It’s a scenario that Paul Slavich has his Thornwood team practice every day: They run sprints, then immediately head to the free-throw line.

And then Slavich tells them, “‘Hey, regional championship, we win or lose?”

Wednesday’s game against Richards was technically just a regional semifinal, but the Thunderbirds’ foul-shooting prowess still made all the difference in keeping their season alive — they made all but one in the final minutes to win 68-63.

“We hit enough to get by,” Slavich said. “It’s about survival in the playoffs.”

Eighth-seeded Richards (18-8) got ninth-seeded Thornwood (22-7) big man Jeremiah Tarver in foul trouble quickly, and ended up making three more field goals in the game overall, but shot a hideous 4-of-14 at the line while the Thunderbirds made 14-of-20.

That was enough to advance Thornwood, which maintained a medium-sized lead throughout and never let that edge get cut to less than four down the stretch, to a Friday date against top-seeded Bloom.

“You have to exert so much energy chasing from behind,” Richards coach Chris Passafiume said. “You look up at the scoreboard, you think you were making a run, and then it’s like, ‘Oh man, we’re still down.’ It’s tough mentally to see that.”

Star guard Zachary Carr led the way for Thornwood early, scoring 14 of his 19 points in the first half, and then gave way to multidimensional forward Donald Coats after the break.
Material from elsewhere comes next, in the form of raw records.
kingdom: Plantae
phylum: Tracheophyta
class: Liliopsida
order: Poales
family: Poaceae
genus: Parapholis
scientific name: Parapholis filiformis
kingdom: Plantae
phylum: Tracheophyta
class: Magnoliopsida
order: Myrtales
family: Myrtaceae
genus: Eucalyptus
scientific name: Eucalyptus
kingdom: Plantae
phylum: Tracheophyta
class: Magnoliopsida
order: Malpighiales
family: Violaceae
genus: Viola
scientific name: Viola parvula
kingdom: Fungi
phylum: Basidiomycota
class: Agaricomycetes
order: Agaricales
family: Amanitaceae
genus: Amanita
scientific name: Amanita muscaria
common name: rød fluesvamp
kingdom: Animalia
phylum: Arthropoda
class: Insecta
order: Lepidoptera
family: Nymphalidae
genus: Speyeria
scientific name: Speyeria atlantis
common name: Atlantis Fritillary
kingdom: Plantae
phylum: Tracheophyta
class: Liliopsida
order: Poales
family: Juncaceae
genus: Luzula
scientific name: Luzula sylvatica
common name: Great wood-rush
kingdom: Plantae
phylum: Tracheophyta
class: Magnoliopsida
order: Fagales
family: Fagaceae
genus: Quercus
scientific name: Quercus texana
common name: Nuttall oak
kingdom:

Coats finished with 21 points on 7-of-12 shooting, including three triples, and seven rebounds.

“Zach is our go-to guy when we need a basket, and then other guys feed off him — when they try to stop him, he drops it off to Jeremiah, he hits Shaun Burress, he finds Donald Coats,” Slavich said. “They hit some big threes and they opened the game up. When you start to pull away like that, it makes teams change up what they do.”

Tarver overcame his early lack of discipline and finished with a steadying 13 points and nine rebounds.

He had a tough defensive matchup against fiery Richards star Trevon Jones, a 235-pound bull inside, and although Jones went for an impressive 24 points on 11-of-16 shooting, Tarver said his mentality is to not care how many points any opponent gets as long as their team loses.

The Thunderbirds were able to shut down everyone else: Albert Jones (11 points) made only 5-of-15 looks from inside the arc, sharpshooter Sean Willis made only 3-of-9 from deep and Kajuan Wines missed the game due to injury. And Thornwood also won the rebounding battle — an especially encouraging sign.

“Throughout the whole season, we’ve had trouble rebounding, so we’ve been practicing crashing the glass, crashing the glass,” Tarver said. “Our bigs stepped up tonight.”

Way back in the second game of the season, Thornwood played at Bloom and only lost by two points, on two final-seconds free throws.

In Friday’s Stagg Regional final in Palos Hills, Slavich hopes the foul-shooting fortune will go his side’s way.

“We know we’re going to have our hands full with Bloom, they’re a great team, but I think our guys have it in them to go compete and get a W on Friday night,” he said.